Udacity ST095 Statistics – an xMOOC model
Technology
Much more conventional. Imaginative use of a “moving hand” style of presentation which maintained engagement. Use of Google Docs to support interactive analysis and graphical presentation of data. Encouragement to visit asynchronous forums.
Pedagogy
A world away from the cMOOCs, a much more conventional form of module presentation. Didactic but with encouragement to engage in forums for a more constructivist approach.
Philosophy
Rather low key and approachable. Low structure, no timetable, easy to enter.
Business model
Unclear. Universities selling extra services for tutoring and accreditation and Udacity presumably shares in these.
Coursera – Introstats001 Statistics – an xMOOC model
Technology
Very conventional.
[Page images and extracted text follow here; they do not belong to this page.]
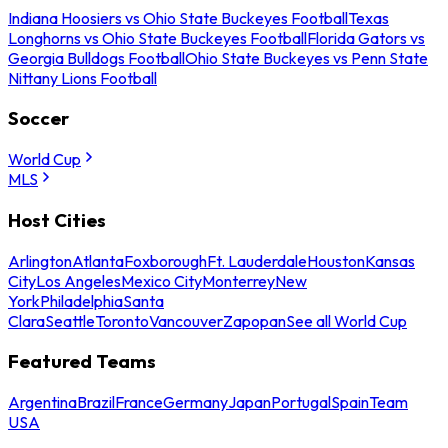
Indiana Hoosiers vs Ohio State Buckeyes Football
Texas
Longhorns vs Ohio State Buckeyes Football
Florida Gators vs
Georgia Bulldogs Football
Ohio State Buckeyes vs Penn State
Nittany Lions Football
Soccer
World Cup
MLS
Host Cities
Arlington
Atlanta
Foxborough
Ft. Lauderdale
Houston
Kansas
City
Los Angeles
Mexico City
Monterrey
New
York
Philadelphia
Santa
Clara
Seattle
Toronto
Vancouver
Zapopan
See all World Cup
Featured Teams
Argentina
Brazil
France
Germany
Japan
Portugal
Spain
Team
USA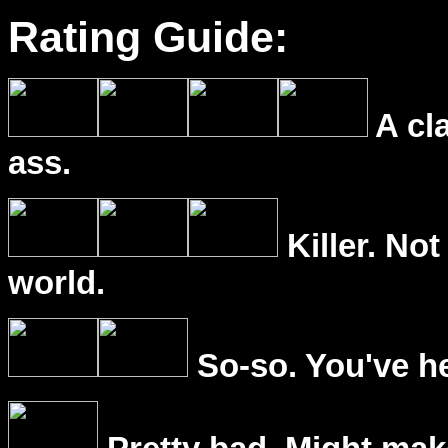
Rating Guide:
A cl
ass.
Killer. Not
world.
So-so. You've he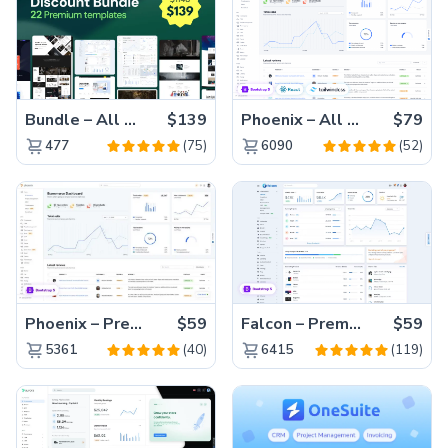
Bundle – All 22 Premium Templates 88% OFF!
$139
Phoenix – All Versions(56% off)
$79
(75)
(52)
477
6090
Phoenix – Premium Bootstrap 5 Admin Dashboard Template
$59
Falcon – Premium Bootstrap 5 WebApp & Admin Template
$59
(40)
(119)
5361
6415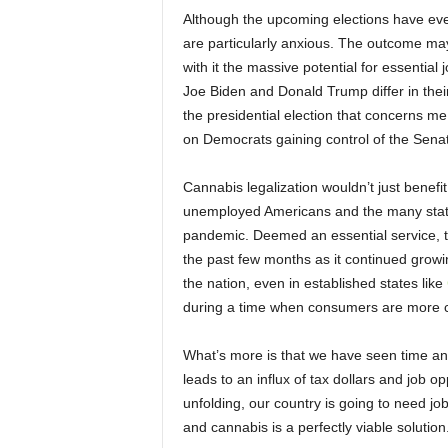
Although the upcoming elections have eve
are particularly anxious. The outcome may
with it the massive potential for essentia
Joe Biden and Donald Trump differ in their 
the presidential election that concerns me;
on Democrats gaining control of the Sena
Cannabis legalization wouldn’t just benefit
unemployed Americans and the many states
pandemic. Deemed an essential service, t
the past few months as it continued growin
the nation, even in established states like
during a time when consumers are more c
What’s more is that we have seen time and 
leads to an influx of tax dollars and job o
unfolding, our country is going to need jo
and cannabis is a perfectly viable solution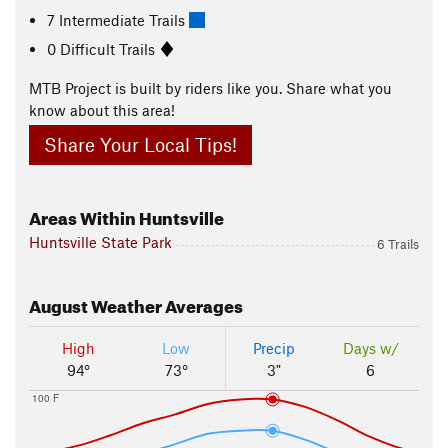
7 Intermediate Trails
0 Difficult Trails
MTB Project is built by riders like you. Share what you
know about this area!
Share Your Local Tips!
Areas Within Huntsville
Huntsville State Park
6 Trails
August
Weather Averages
High
Low
Precip
Days w/
94°
73°
3"
6
100 F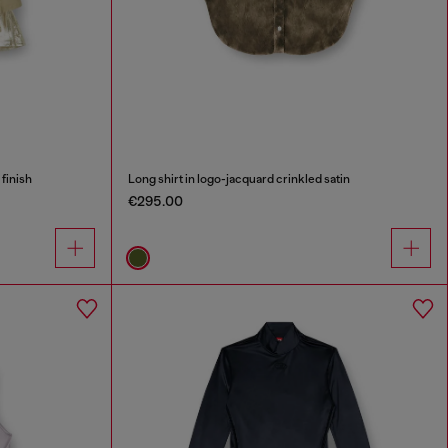
 finish
Long shirt in logo-jacquard crinkled satin
€295.00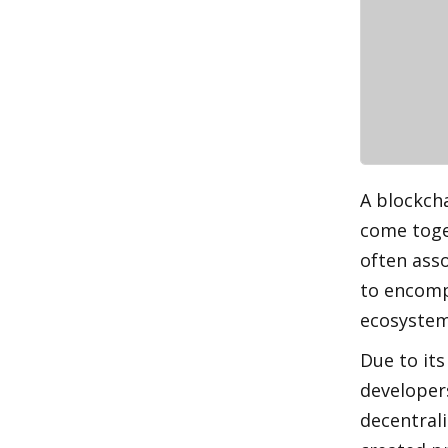
A blockcha
come toget
often asso
to encomp
ecosystem
Due to it
developers
decentrali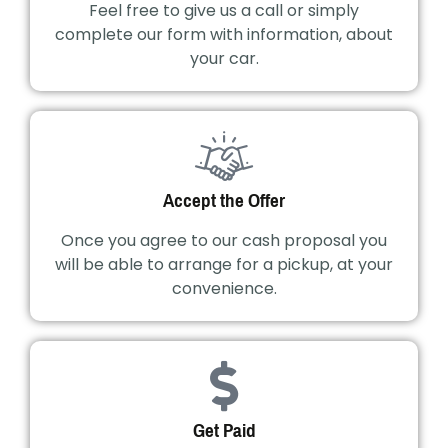
Feel free to give us a call or simply
complete our form with information, about
your car.
Accept the Offer
Once you agree to our cash proposal you
will be able to arrange for a pickup, at your
convenience.
Get Paid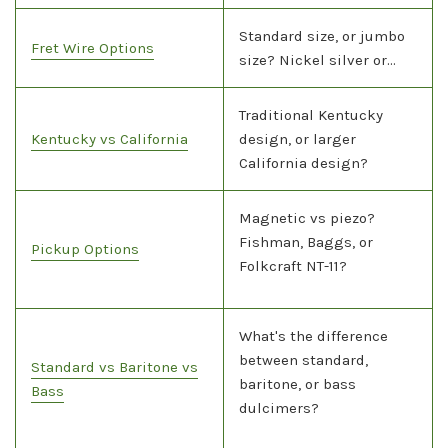
Standard size, or jumbo
Fret Wire Options
size? Nickel silver or...
Traditional Kentucky
Kentucky vs California
design, or larger
California design?
Magnetic vs piezo?
Fishman, Baggs, or
Pickup Options
Folkcraft NT-11?
What's the difference
between standard,
Standard vs Baritone vs
baritone, or bass
Bass
dulcimers?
Talking heads and scrolling ‘Powerpoint’ style text. Interactive tests.
Pedagogy
Very much like conventional distance learning. Structured with dates and deadlines. Discussion forums and active wikis. F2F ‘meet-ups’ for some courses/locations. Structured assessment with marked quizzes and assignments. Statement of accomplishment for 81% pass rate within date deadlines.
Philosophy
A cautious approach. Seems designed to attract learners who want conventional formal teaching with option of some credible certification.
Business model.
Again not clear. Less emphasis on selling value-added services with peer assessment used for accreditation.
Two clear groups with very little in common between the cMOOC and xMOOC approaches apart from their scale and openness. Interesting variations in approachability and styles of presentation. None of the business models were clear.

Hi Guy
I’m impressed you managed to get through four reviews! I found your comments about DS106 interesting as it seems to be very well thought of (I didn’t look at it myself). I do find some of the cMOOC ‘anti-everything official discourse’ a bit tiresome. I think you are right about unclear business models – although you could argue that the cMOOC business model is not to have one (in a commercial sense).